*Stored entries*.
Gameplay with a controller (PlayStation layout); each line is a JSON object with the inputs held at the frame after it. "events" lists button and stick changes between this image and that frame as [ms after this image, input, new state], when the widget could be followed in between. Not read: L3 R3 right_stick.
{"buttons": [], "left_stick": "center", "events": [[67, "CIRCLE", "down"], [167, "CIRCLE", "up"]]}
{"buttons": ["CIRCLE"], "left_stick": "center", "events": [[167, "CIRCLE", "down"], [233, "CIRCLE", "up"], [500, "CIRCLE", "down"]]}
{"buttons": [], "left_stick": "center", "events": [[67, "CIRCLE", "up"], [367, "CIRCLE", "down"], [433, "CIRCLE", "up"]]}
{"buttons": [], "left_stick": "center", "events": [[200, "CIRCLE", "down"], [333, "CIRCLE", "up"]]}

*WORK TO COMPLETE*. Above are the entries; copy every line among them that contains the word "center".

*TASK OUTPUT*.
{"buttons": [], "left_stick": "center", "events": [[67, "CIRCLE", "down"], [167, "CIRCLE", "up"]]}
{"buttons": ["CIRCLE"], "left_stick": "center", "events": [[167, "CIRCLE", "down"], [233, "CIRCLE", "up"], [500, "CIRCLE", "down"]]}
{"buttons": [], "left_stick": "center", "events": [[67, "CIRCLE", "up"], [367, "CIRCLE", "down"], [433, "CIRCLE", "up"]]}
{"buttons": [], "left_stick": "center", "events": [[200, "CIRCLE", "down"], [333, "CIRCLE", "up"]]}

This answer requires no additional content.